Insgesamt wurden schweizweit 12'500 Kinder ab dem ersten Kindergartenjahr bis zur fünften Primarschulklasse untersucht, im Kanton St.Gallen waren es rund 1‘000 Kinder ab dem ersten Kindergartenjahr bis zur vierten Primarschulklasse. Noch ist die EMOKK-Studie nicht abgeschlossen – sie läuft bis Ende Juni 2025. Trotzdem konnte Dr. Sonja Büchel an der Impulsveranstaltung erste Resultate präsentieren. So zeigten beispielsweise ältere Kinder sowie Buben im Vergleich zu jüngeren Kindern und Mädchen im «Etwas-Bewegen» signifikant bessere Leistungen. Auch im «Sich-Bewegen» schlossen ältere Kinder deutlich besser ab als jüngere Kinder, allerdings gab es hier keinen Unterschied zwischen den Geschlechtern. «In beiden Kompetenzbereichen liegt der Anteil förderbedürftiger Kinder im ersten Kindergartenjahr deutlich höher als im zweiten Kindergartenjahr», sagte sie. Dies zeige, wie wirksam eine gezielte Bewegungsförderung im frühkindlichen Alter sei.

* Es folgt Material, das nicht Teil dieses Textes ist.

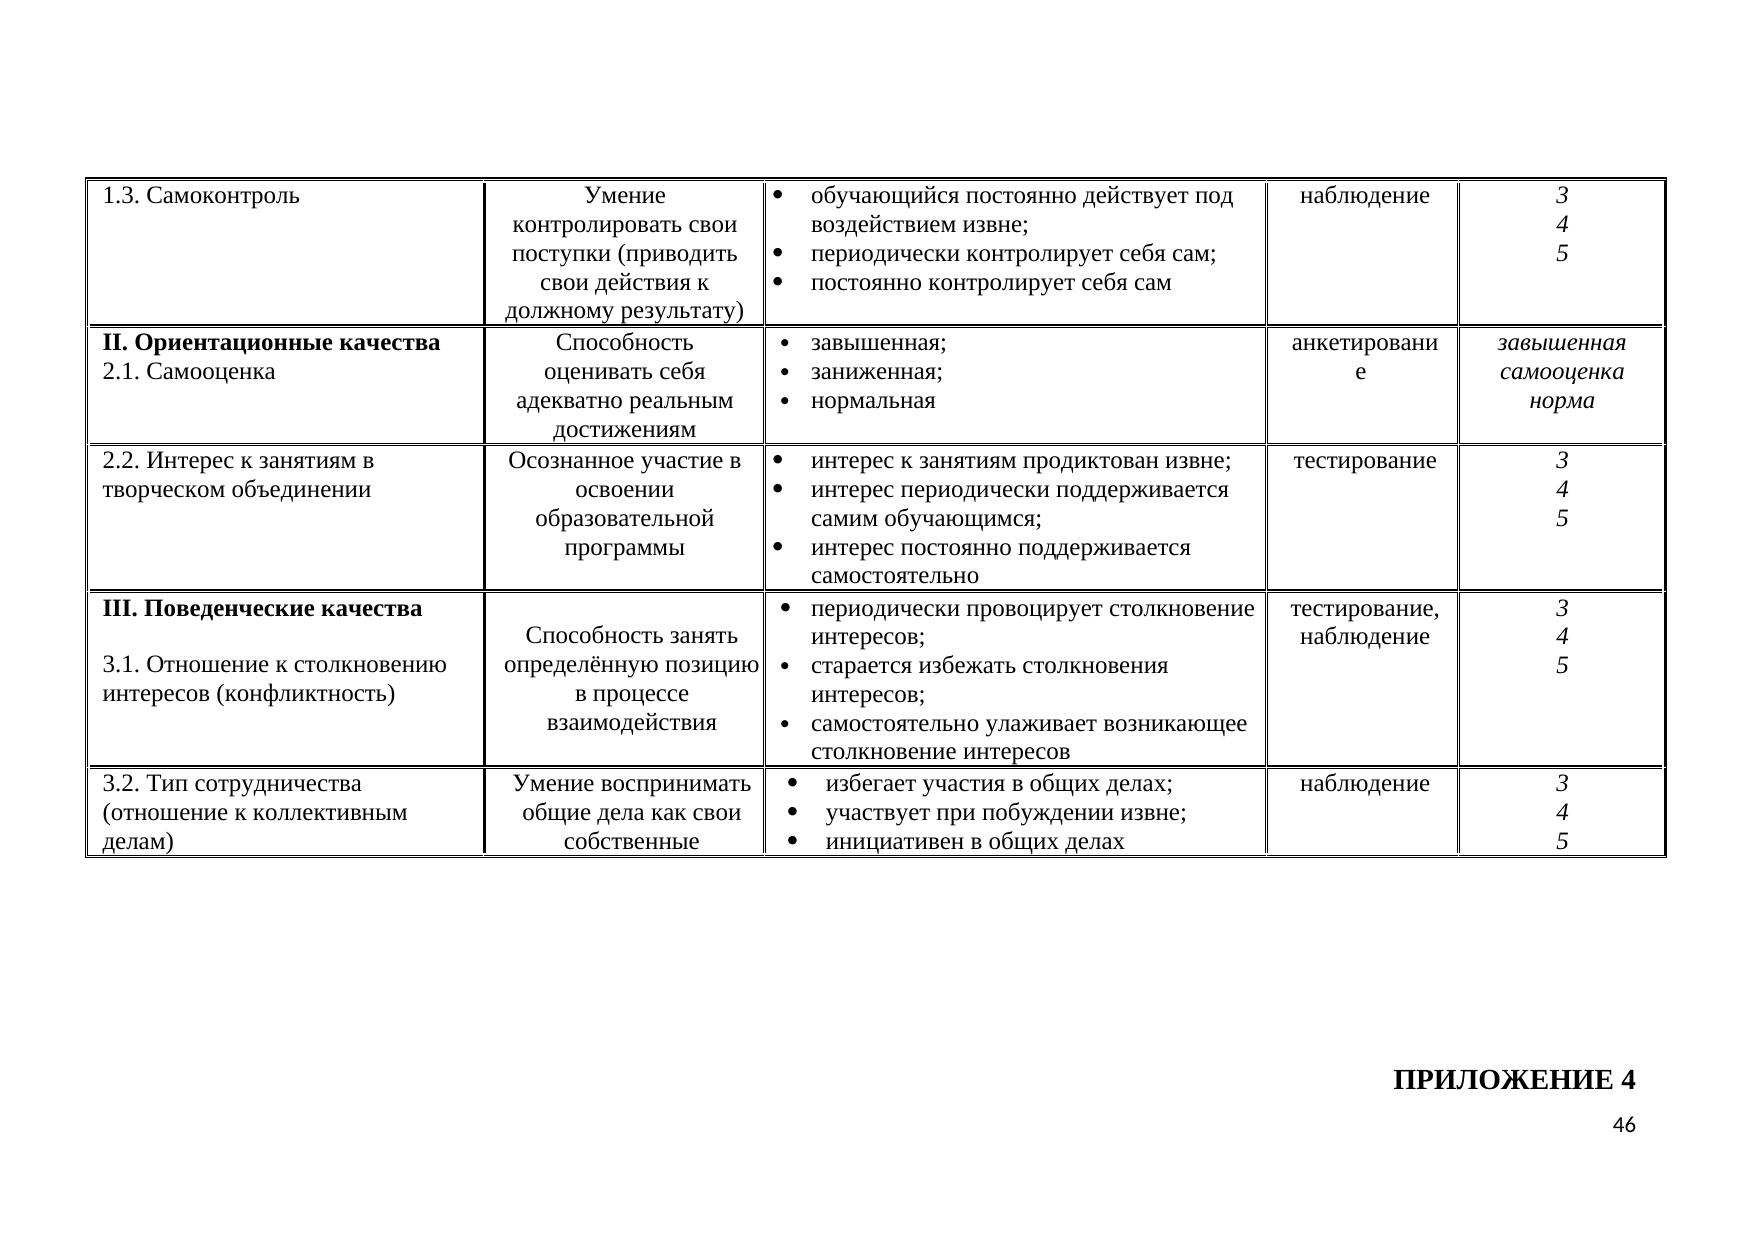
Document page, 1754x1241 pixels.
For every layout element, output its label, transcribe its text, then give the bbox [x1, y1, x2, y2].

table_cell 3 4 5 [1460, 443, 1665, 589]
table_cell обучающийся постоянно действует под воздействием извне; периодически контролирует себя сам; постоянно контролирует себя сам [765, 181, 1267, 324]
table_cell анкетирование [1268, 328, 1457, 442]
table_cell тестирование [1268, 446, 1457, 589]
table_cell завышенная самооценка норма [1460, 324, 1665, 442]
table_cell тестирование, наблюдение [1268, 593, 1457, 765]
table_cell завышенная; заниженная; нормальная [766, 328, 1265, 442]
table_cell 3 4 5 [1459, 181, 1664, 324]
table_cell интерес к занятиям продиктован извне; интерес периодически поддерживается самим обучающимся; интерес постоянно поддерживается самостоятельно [766, 446, 1265, 589]
table_cell 1.3. Самоконтроль [88, 179, 484, 324]
table_cell II. Ориентационные качества 2.1. Самооценка [88, 324, 483, 442]
table_cell 3.2. Тип сотрудничества (отношение к коллективным делам) [88, 765, 484, 854]
text Приложение 4 [89, 1062, 1636, 1096]
table_cell 3 4 5 [1459, 765, 1665, 854]
table_cell наблюдение [1267, 181, 1459, 324]
table_cell Осознанное участие в освоении образовательной программы [486, 446, 763, 589]
table_cell периодически провоцирует столкновение интересов; старается избежать столкновения интересов; самостоятельно улаживает возникающее столкновение интересов [766, 593, 1265, 765]
table_cell Умение контролировать свои поступки (приводить свои действия к должному результату) [484, 181, 765, 324]
table_cell III. Поведенческие качества 3.1. Отношение к столкновению интересов (конфликтность) [88, 589, 483, 765]
table_cell Способность оценивать себя адекватно реальным достижениям [486, 328, 763, 442]
table_cell Способность занять определённую позицию в процессе взаимодействия [486, 593, 763, 765]
table_cell 2.2. Интерес к занятиям в творческом объединении [88, 443, 483, 589]
table_cell избегает участия в общих делах; участвует при побуждении извне; инициативен в общих делах [765, 769, 1267, 854]
table_cell 3 4 5 [1460, 589, 1665, 765]
table_cell наблюдение [1267, 769, 1459, 854]
table_cell Умение воспринимать общие дела как свои собственные [484, 769, 765, 854]
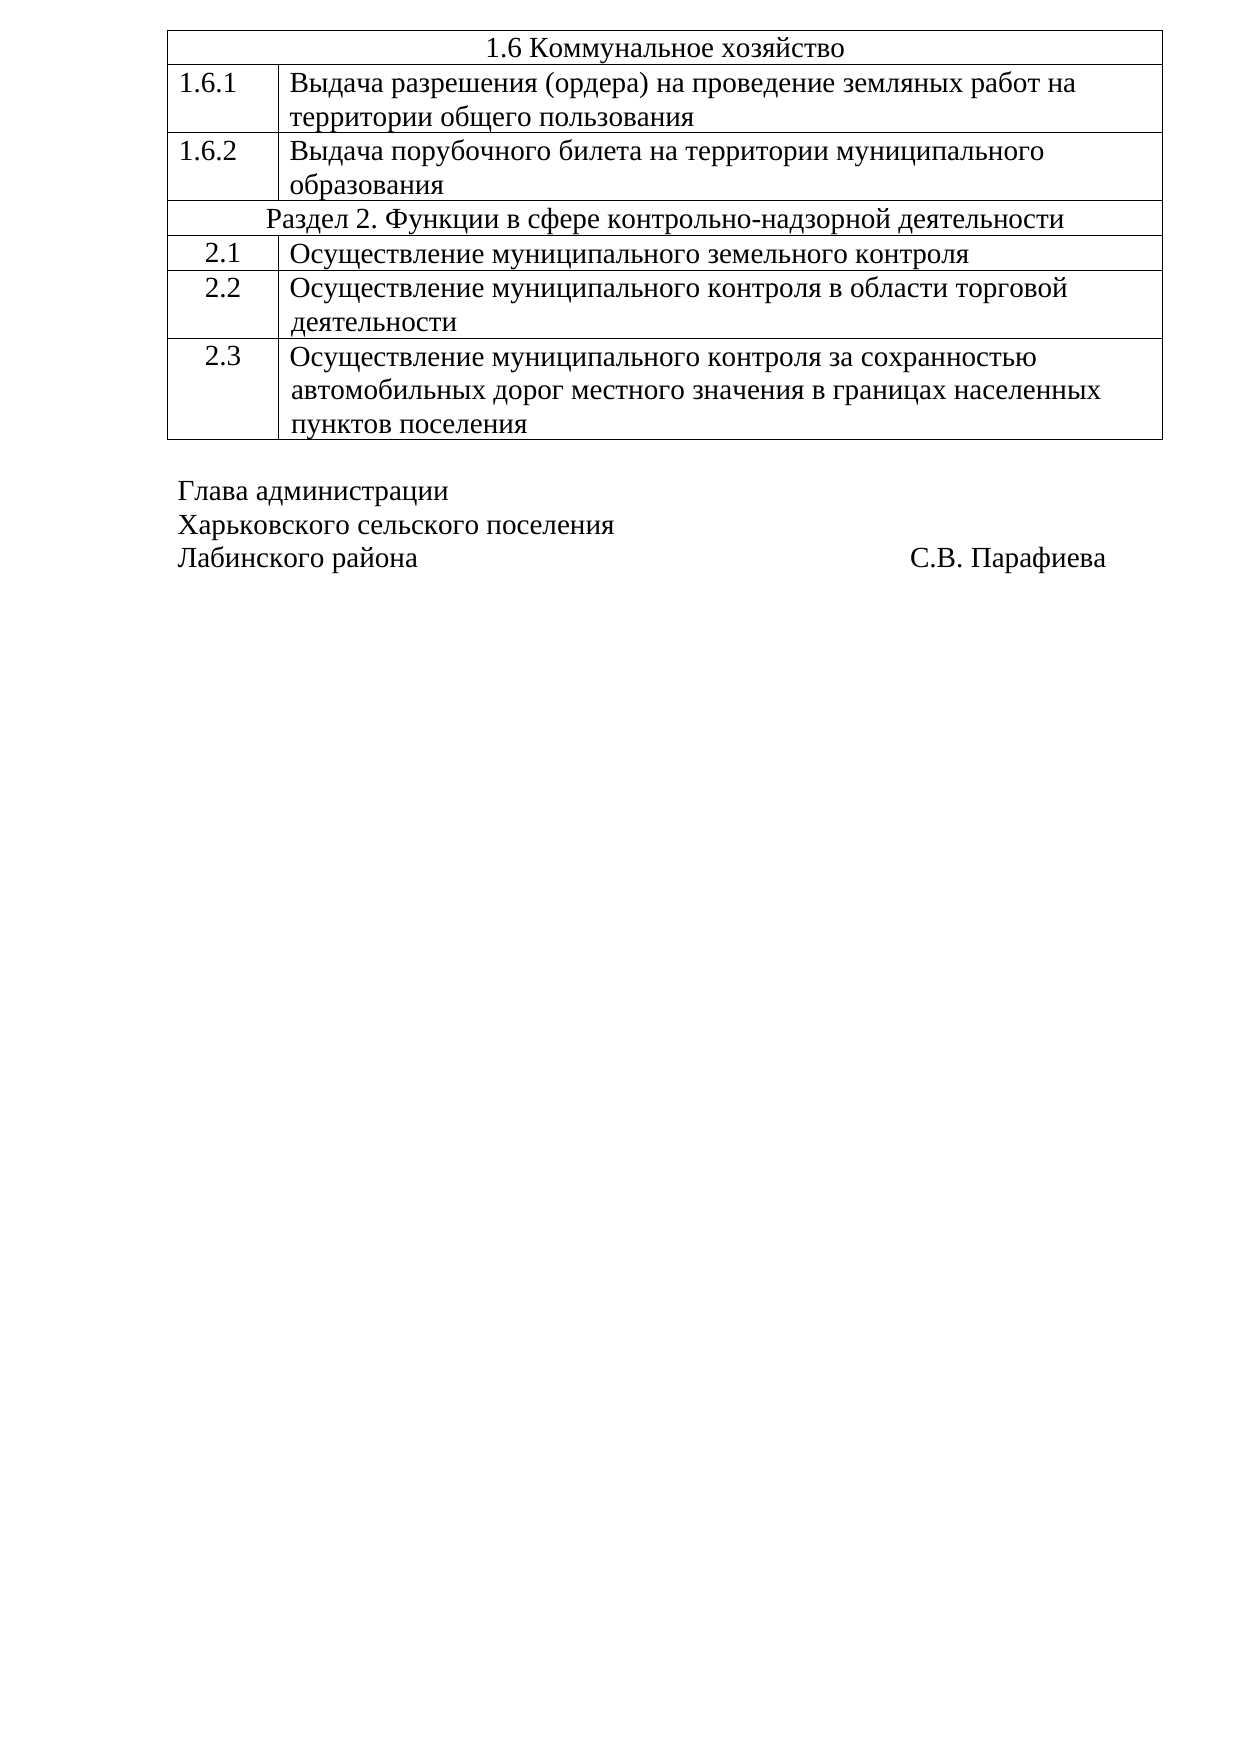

Bewegung in die Geschichte einbauen
In einem von vier anschliessenden Workshops vermittelte Simone Cecchinato, Kindergartenlehrperson und Mitarbeiterin im Themenbereich Spiel am Institut Frühe Bildung, den Teilnehmenden Ideen, wie sich Bewegungselemente unkompliziert in den Kindergarten-Alltag einbauen lassen. «Der Einstieg in ein Thema bietet immer eine gute Gelegenheit. Er macht die Kinder neugierig.» So könne man zum Beispiel für «Die kleine Hexe» ein Lied passend umformulieren, am Morgen gemeinsam singen und dabei Bewegungen, Spiele oder Übungen einbauen. Dazu gehöre etwa, sich auf den Rücken zu legen und bewusst zu atmen, aufzustehen, sich zu strecken, spielerisch Tee zuzubereiten oder Holz im Wald zu sammeln. «Sowohl die Bewegung als auch die aktive Beteiligung unterstützen das Lernen», betonte sie. «Der Lehrplan und zahlreiche Bücher geben Hinweise und Ideen, die sich auf vielfältige Weise umsetzen lassen.»